WHAT NEEDS TO BE DONE:
Each line that contains the word "увольнении" is to be copied from the records below.

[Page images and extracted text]

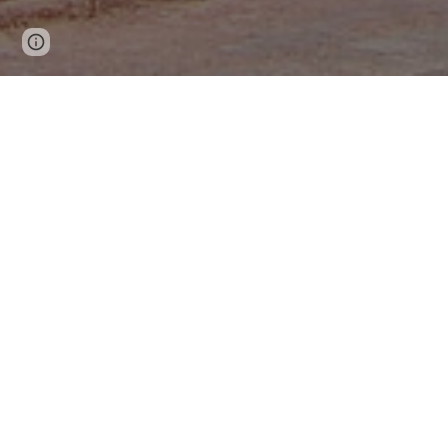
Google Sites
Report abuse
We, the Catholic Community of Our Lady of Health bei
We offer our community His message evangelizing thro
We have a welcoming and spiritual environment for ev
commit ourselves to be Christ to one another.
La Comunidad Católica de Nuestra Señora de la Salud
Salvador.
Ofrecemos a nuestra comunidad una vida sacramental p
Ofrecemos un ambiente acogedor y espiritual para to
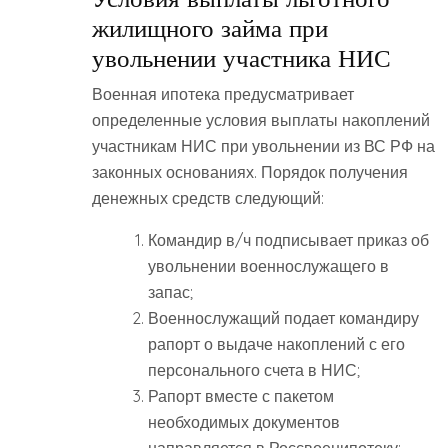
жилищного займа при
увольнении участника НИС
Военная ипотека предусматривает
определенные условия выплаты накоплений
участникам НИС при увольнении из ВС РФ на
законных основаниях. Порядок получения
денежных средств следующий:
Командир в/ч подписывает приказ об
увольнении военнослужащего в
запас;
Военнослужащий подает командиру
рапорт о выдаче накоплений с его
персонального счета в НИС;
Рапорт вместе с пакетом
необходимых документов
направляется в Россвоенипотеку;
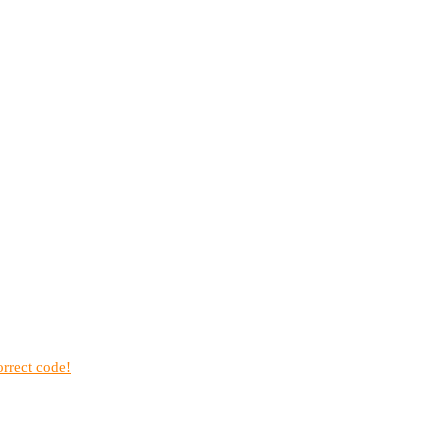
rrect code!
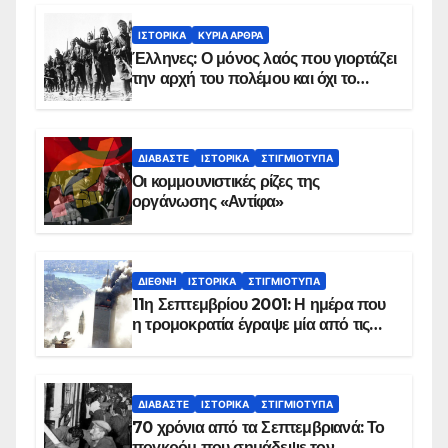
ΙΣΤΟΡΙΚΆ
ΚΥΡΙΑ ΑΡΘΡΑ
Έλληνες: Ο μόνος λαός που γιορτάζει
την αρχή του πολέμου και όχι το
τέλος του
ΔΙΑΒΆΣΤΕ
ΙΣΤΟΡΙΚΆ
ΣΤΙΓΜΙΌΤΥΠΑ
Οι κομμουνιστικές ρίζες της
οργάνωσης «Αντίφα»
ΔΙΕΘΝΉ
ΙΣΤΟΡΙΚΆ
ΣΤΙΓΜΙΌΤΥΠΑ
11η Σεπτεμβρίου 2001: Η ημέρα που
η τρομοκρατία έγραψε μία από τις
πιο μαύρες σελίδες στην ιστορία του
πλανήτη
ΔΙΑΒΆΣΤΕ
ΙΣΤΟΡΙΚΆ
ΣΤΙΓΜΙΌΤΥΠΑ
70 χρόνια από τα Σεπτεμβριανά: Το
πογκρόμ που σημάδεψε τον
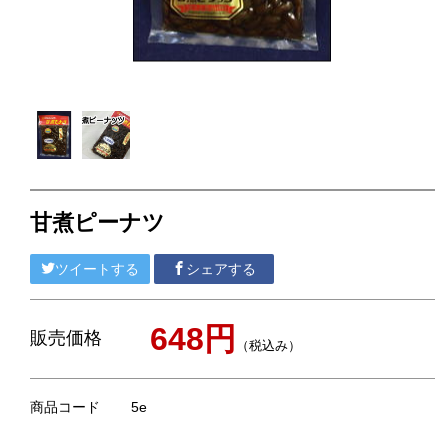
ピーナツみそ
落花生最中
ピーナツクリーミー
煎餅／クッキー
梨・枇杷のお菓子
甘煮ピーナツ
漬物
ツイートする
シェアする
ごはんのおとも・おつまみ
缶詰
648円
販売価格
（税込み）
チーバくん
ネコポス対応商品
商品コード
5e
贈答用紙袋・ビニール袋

COMPLETED TASK:
увольнении участника НИС
участникам НИС при увольнении из ВС РФ на
увольнении военнослужащего в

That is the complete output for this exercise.